Can we use CloudFront with Geolocation policy or does CloudFront internally have this feature and can be used alone to satisfy? Or Route53 is a correct option while having the requirement to serve requests from the nearest geo-location for a global website to improve the customer experience.

Also, I am not clear whether we can use both CloudFront with Route53 together or not? Thanks.


Solution

  • Yes, You can use Route53 along with CloudFront for the best results with Alias records (When you purchase your domain with AWS only if you purchased it from outside AWS then you can directly configured/add your CloudFront details there as in this case adding Route53 will increase the number of ip visits. Read More here).
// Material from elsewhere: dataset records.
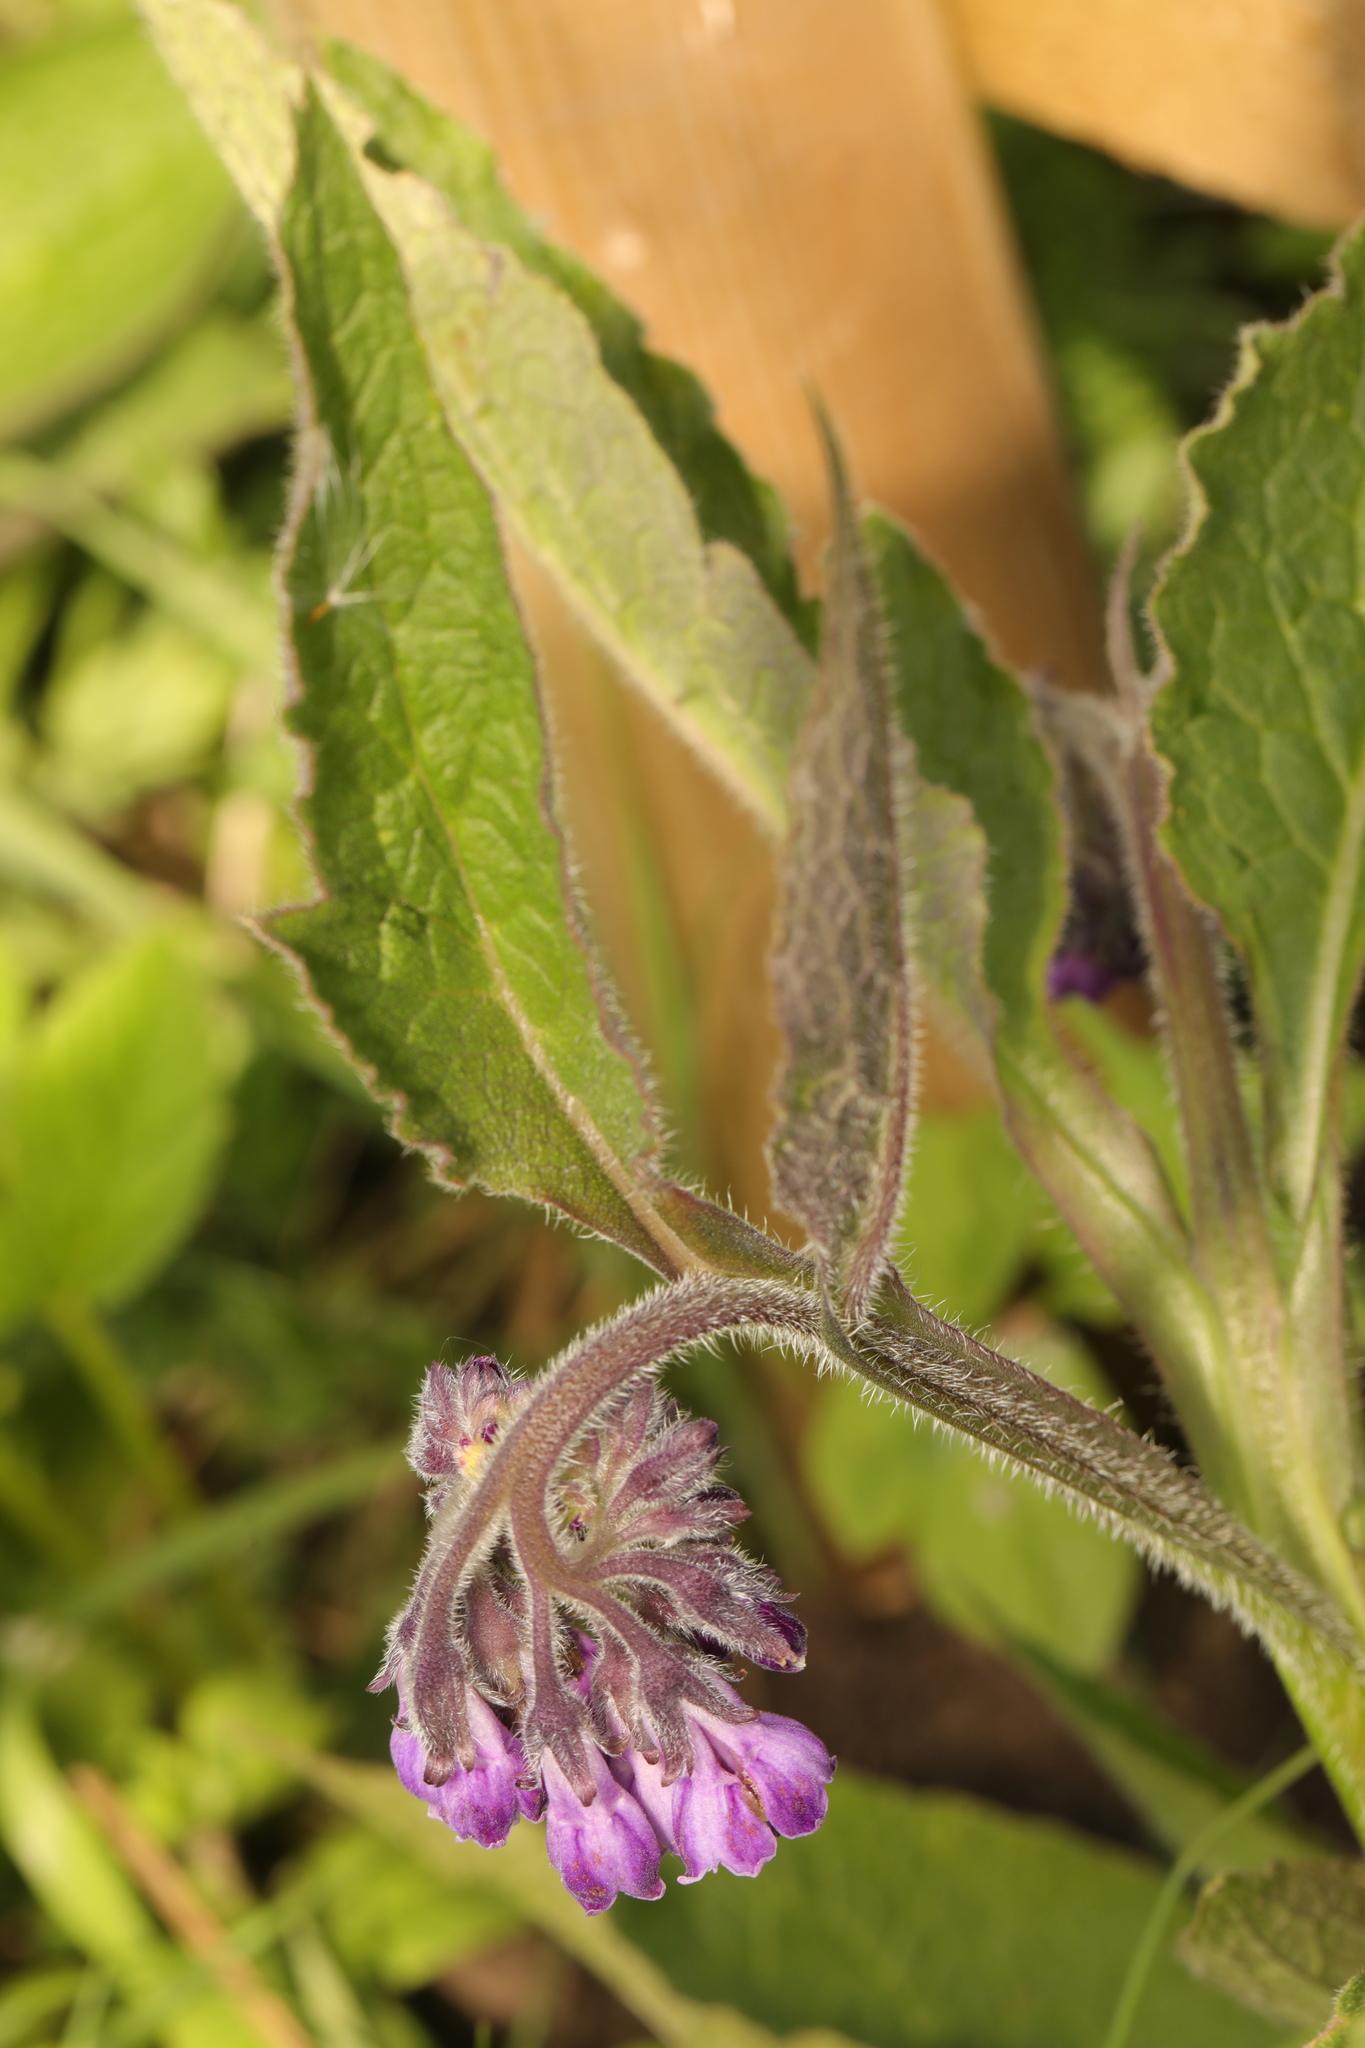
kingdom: Plantae
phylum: Tracheophyta
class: Magnoliopsida
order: Boraginales
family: Boraginaceae
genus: Symphytum
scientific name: Symphytum officinale
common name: Common comfrey
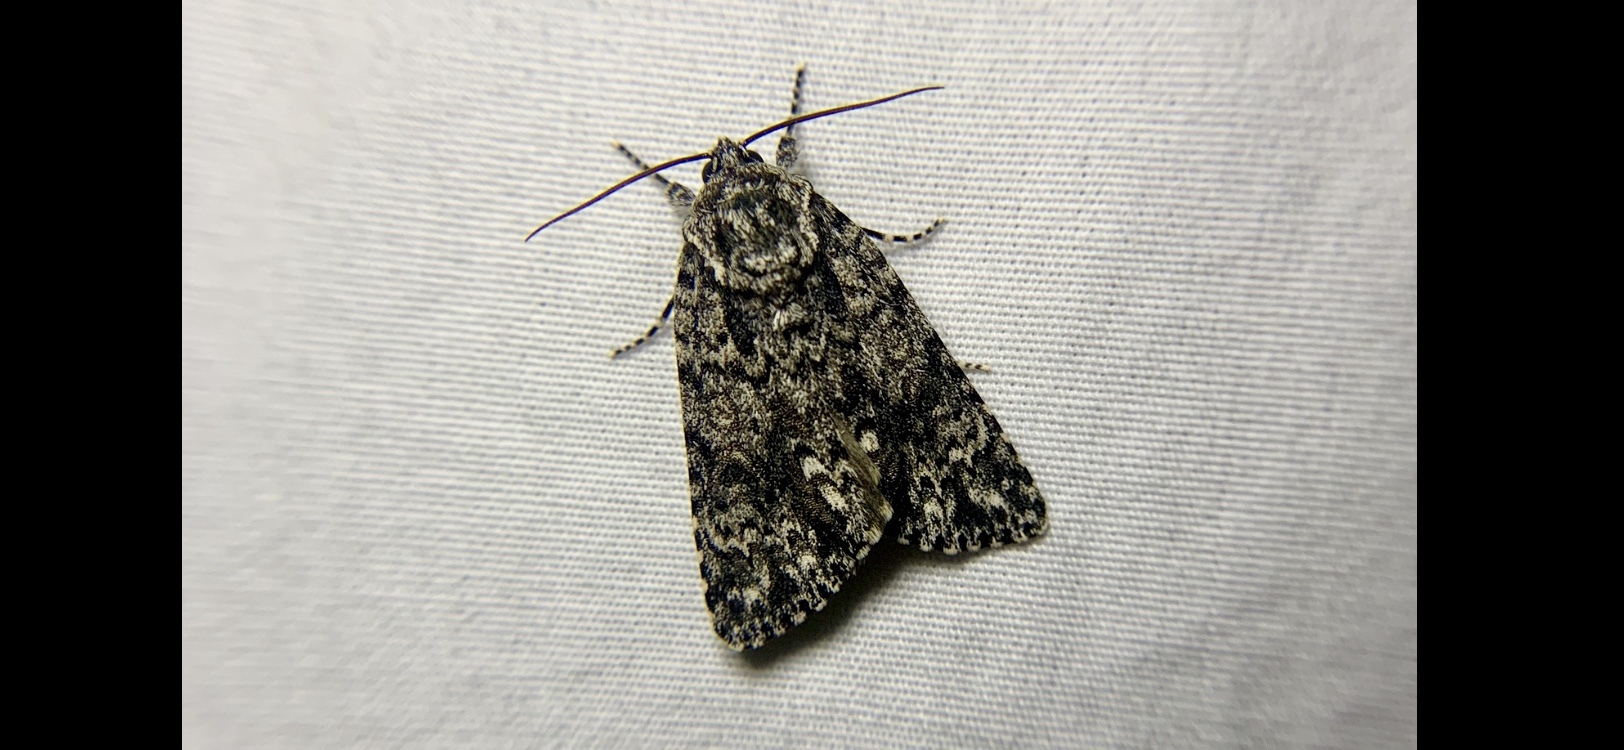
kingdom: Animalia
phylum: Arthropoda
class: Insecta
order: Lepidoptera
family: Noctuidae
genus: Acronicta
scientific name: Acronicta noctivaga
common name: Night-wandering dagger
    CloudFront will distribute your content over 100+ edge location which will decrease your response time with low latency and save your cost as well. It will deliver the content from the nearest location.

    Route53 will manage your DNS things.

    CloudFront is more than enough for the delivery of content from the nearest edge location. It will also help you to copy data to multiple edge locations as well.

    It's like Content Delivery Network(CloudFront) + DNS(Route53).

    Read this for good understanding.

    When you create a web distribution, you specify where CloudFront sends requests for the files that it distributes to edge locations. CloudFront supports using Amazon S3 buckets and HTTP servers (for example, web servers) as origins.

    Route53 is a DNS service and is an origin for data. The term Origin is a term for where the original data resides before it is cached in the CDN (CloudFront).